___ Data records ___

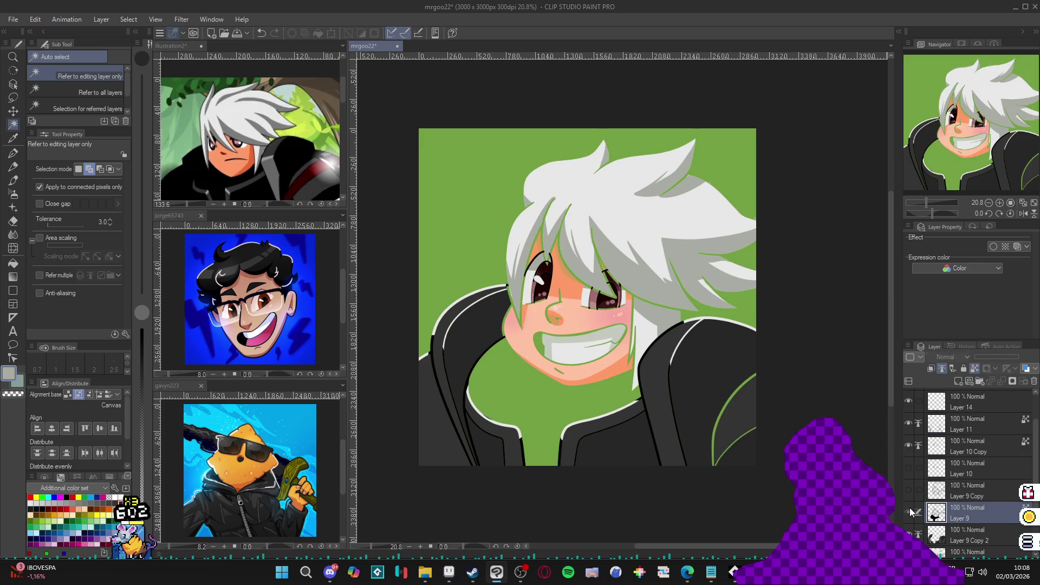
pyautogui.click(909, 511)
pyautogui.click(909, 511)
pyautogui.click(909, 511)
pyautogui.click(909, 511)
pyautogui.click(909, 511)
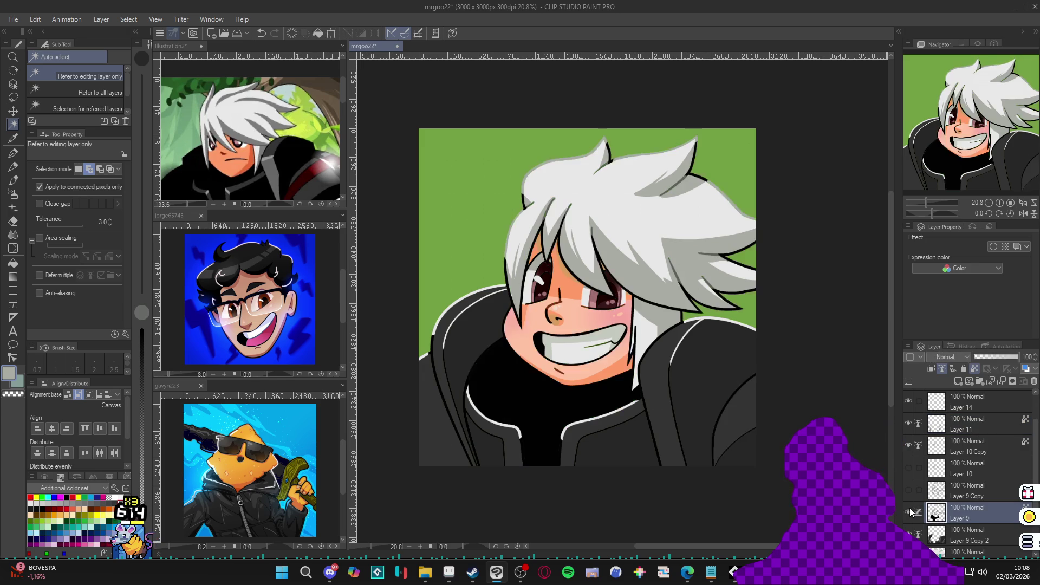
pyautogui.click(583, 417)
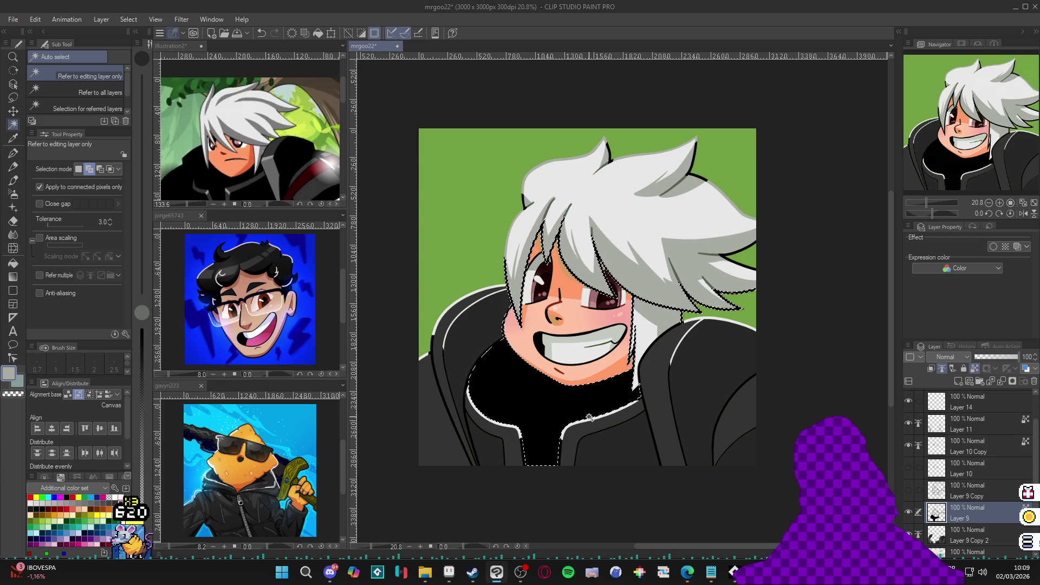
pyautogui.press('ctrl+d')
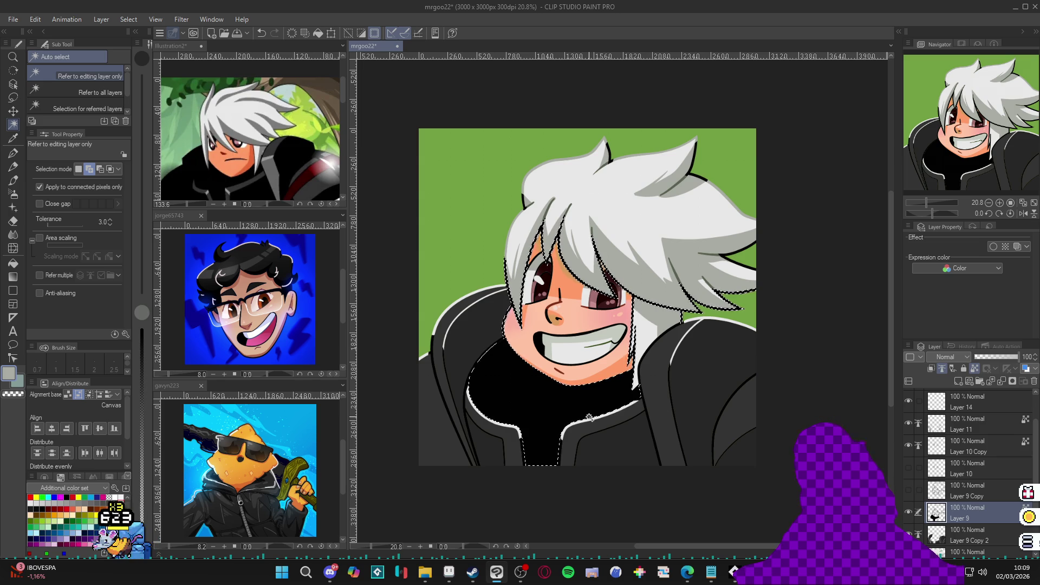
# Add a new layer above Layer 9 and set up a green soft airbrush at size 1500
pyautogui.press('b')
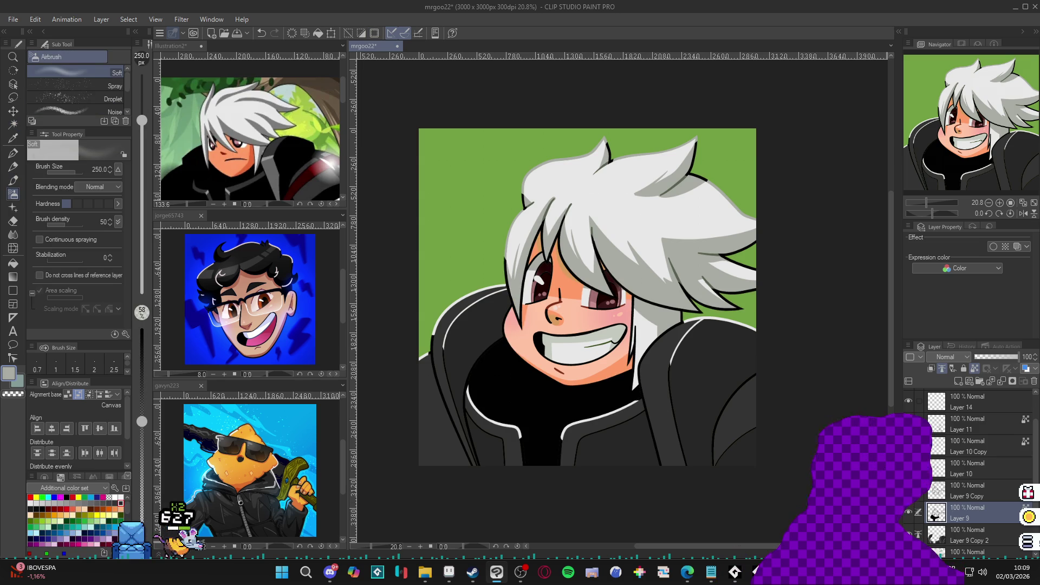
pyautogui.press('ctrl+shift+n')
pyautogui.click(38, 520)
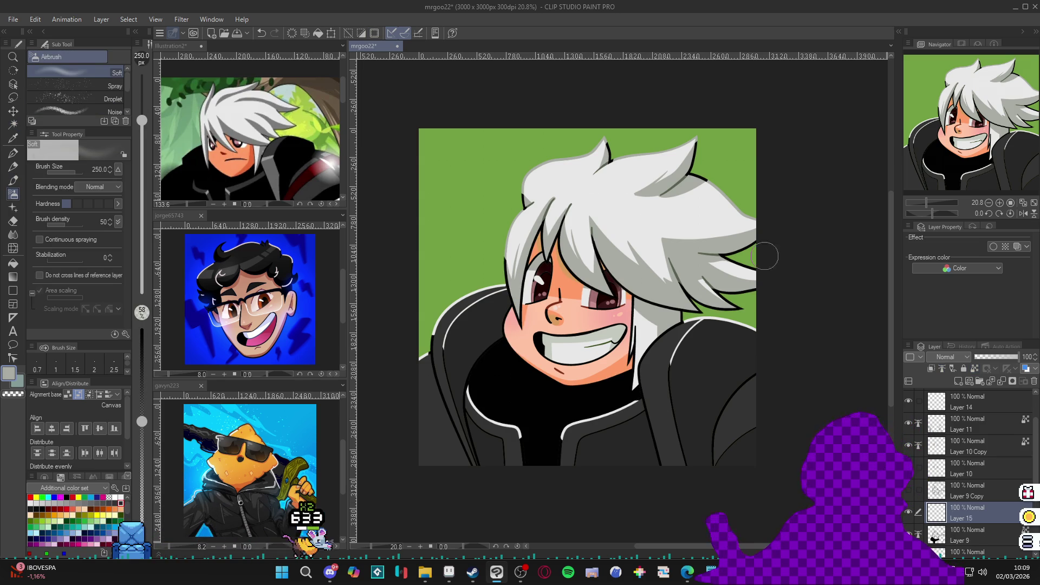
pyautogui.click(143, 506)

___

▸ **Exercise aim**: Please repeat all of the data exactly, excluding images.

▸ **Problem solution**:
pyautogui.click(909, 511)
pyautogui.click(909, 511)
pyautogui.click(909, 511)
pyautogui.click(909, 511)
pyautogui.click(909, 511)
pyautogui.click(583, 417)
pyautogui.press('ctrl+d')
# Add a new layer above Layer 9 and set up a green soft airbrush at size 1500
pyautogui.press('b')
pyautogui.press('ctrl+shift+n')
pyautogui.click(38, 520)
pyautogui.click(143, 506)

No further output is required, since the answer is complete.